IRA - 401k - Retirement
If there is no more than one employee and that person is the sole owner, i.e.
- the sole shareholder of the corporation or
- the sole member of the LLC (SMLLC)
or if there are no more than two employees and if they are the sole owners, i.e.
- the only two shareholders of the corporation or
- the only two members of the LLC
and they are married to each other, then this situation should qualify for a self-employed 401(k) Profit Sharing Plan. a/k/a one-participant 401(k) Profit Sharing Plan. The 401(k) portion may be deductible and/or it may be a Roth.
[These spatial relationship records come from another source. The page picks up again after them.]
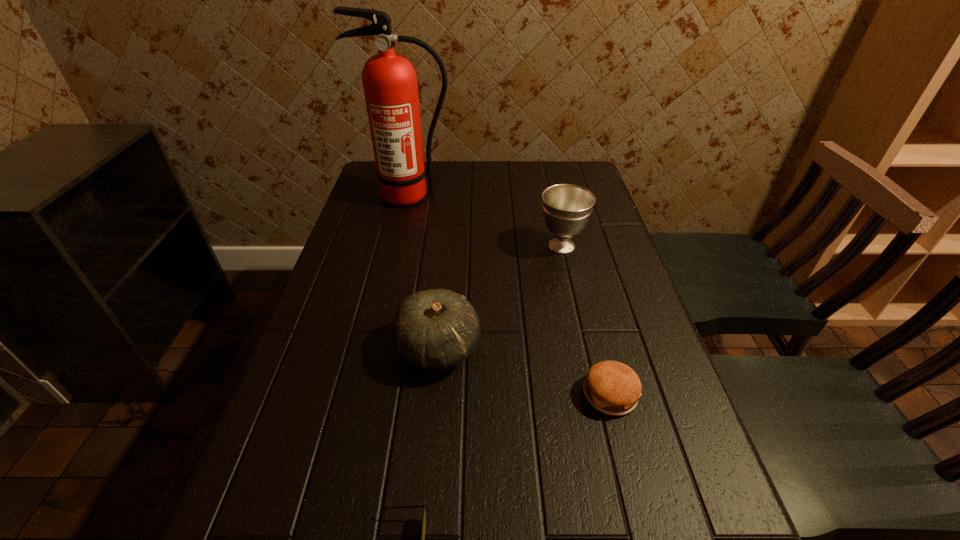
Locate an element on the screen. the farthest object is located at coordinates (389, 80).

Image resolution: width=960 pixels, height=540 pixels. Identify the location of fire extinguisher. (389, 80).

Image resolution: width=960 pixels, height=540 pixels. In order to click on chalice in this screenshot , I will do `click(566, 208)`.

This screenshot has height=540, width=960. I want to click on gourd, so 437,329.

Identify the location of the fourth tallest object. (612, 387).

Find the location of a particular element. Image resolution: width=960 pixels, height=540 pixels. vacant space positioned on the handle side of the farthest object is located at coordinates 392,276.

I want to click on vacant region located on the front of the chalice, so click(592, 378).

Where is `free region located 0.180m on the right of the gourd`? The height and width of the screenshot is (540, 960). free region located 0.180m on the right of the gourd is located at coordinates (564, 348).

Where is `free space located 0.400m on the back of the second shortest object`? The image size is (960, 540). free space located 0.400m on the back of the second shortest object is located at coordinates (573, 253).

Find the location of a particular element. object at the far edge is located at coordinates (389, 80).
A one-participant 401(k) plan is generally required to file an annual report on Form 5500-SF if it has $250,000 or more in assets at the end of the year. A one-participant plan with fewer assets may be exempt from the annual filing requirement.
The employee may contribute (withhold from the salary) up to $19,500 under age 50 and up to $26,000 over age 49 for 2020. The DOL says the 401(k) needs to be deposited as soon as possible after the paycheck it was deducted from (2-weeks might be considered a reasonable delay). The IRS says the 401(k) needs to be deposited no later than the extended due date of the applicable tax return.
The above maximums are per individual, not per 401(k) account.
The employee contribution amount is based on (and limited to) the amount reported in Box 1 of your W-2 from the S-corporation plus any pre-tax employee contributions not in Box 1.
An employer contribution is up to 25% of an amount equal to Box 1 of your W-2 from the S-corporation plus any pre-tax elective deferrals not in Box 1, provided that the total sum of all the above contributions do not exceed the overall limit: $57,000 or if coupled with a SE401(k) then up to $63,500 over age 49.
Maximize contributions
- Determine the maximum 401(k) salary deferral as W-2 box 1 + the pre-tax 401(k) contribution which often is the amount shown in W-2, box 5, subject to the maximum amounts of $19,500 or $26,000.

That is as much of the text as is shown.